The Orbital Eccentricity-Radius Relation for Planets Orbiting M Dwarfs

TL;DR

This study analyzes the orbital eccentricity-radius relation for small planets orbiting M dwarfs, revealing a positive correlation similar to Sun-like stars and providing insights into their dynamical evolution and atmospheric loss mechanisms.

Contribution

It extends the eccentricity-radius relation analysis to M dwarf planets using TESS and Kepler data, highlighting similarities and differences with Sun-like star systems.

Findings

Positive eccentricity-radius trend for planets >3.5 R_earth

Modest higher eccentricities for single-transit planets near the radius gap

No increased eccentricity near the radius gap among multi-transit planets

Abstract

The orbital eccentricity-radius relation for small planets is indicative of the predominant dynamical sculpting processes during late-stage orbital evolution. Previous studies have shown that planets orbiting Sun-like stars exhibit an eccentricity-radius trend such that larger planets have higher orbital eccentricities, and that radius gap planets may have modestly higher orbital eccentricities than planets on either side of the radius gap.
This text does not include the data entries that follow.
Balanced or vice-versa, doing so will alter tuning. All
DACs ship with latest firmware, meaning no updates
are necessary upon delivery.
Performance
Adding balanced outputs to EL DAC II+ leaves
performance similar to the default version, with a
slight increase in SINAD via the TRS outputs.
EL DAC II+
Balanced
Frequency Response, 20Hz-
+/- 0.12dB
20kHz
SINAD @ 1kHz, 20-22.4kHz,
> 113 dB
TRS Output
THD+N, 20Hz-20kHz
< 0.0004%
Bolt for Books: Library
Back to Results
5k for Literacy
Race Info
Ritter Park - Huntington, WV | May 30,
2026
In this work, we investigate the trend for a sample of smaller M dwarf stars. For a sample of 236 single- and multi-transit confirmed planets or candidates discovered by the TESS and Kepler missions, we constrain orbital eccentricity for each planet from the transit photometry together with a stellar density prior. We investigate the binned eccentricity-planet radius relation for the combined planet sample and present evidence for a positive eccentricity-radius relationship with elevated eccentricities for planets larger than 3.5 R_earth, similar to the trend for planets orbiting Sun-like stars. We find modest evidence that single-transit M dwarf planets near the radius gap exhibit higher eccentricity, consistent with trends for Sun-like stars. However, we see no evidence for an increased eccentricity near the radius gap among multi-transit M dwarf planets. We discuss implications for these results in the context of predominant atmospheric loss mechanisms: namely, supporting evidence for photoevaporation in M dwarf planets vs. planet-planet collisions or giant impacts in FGK dwarf planets.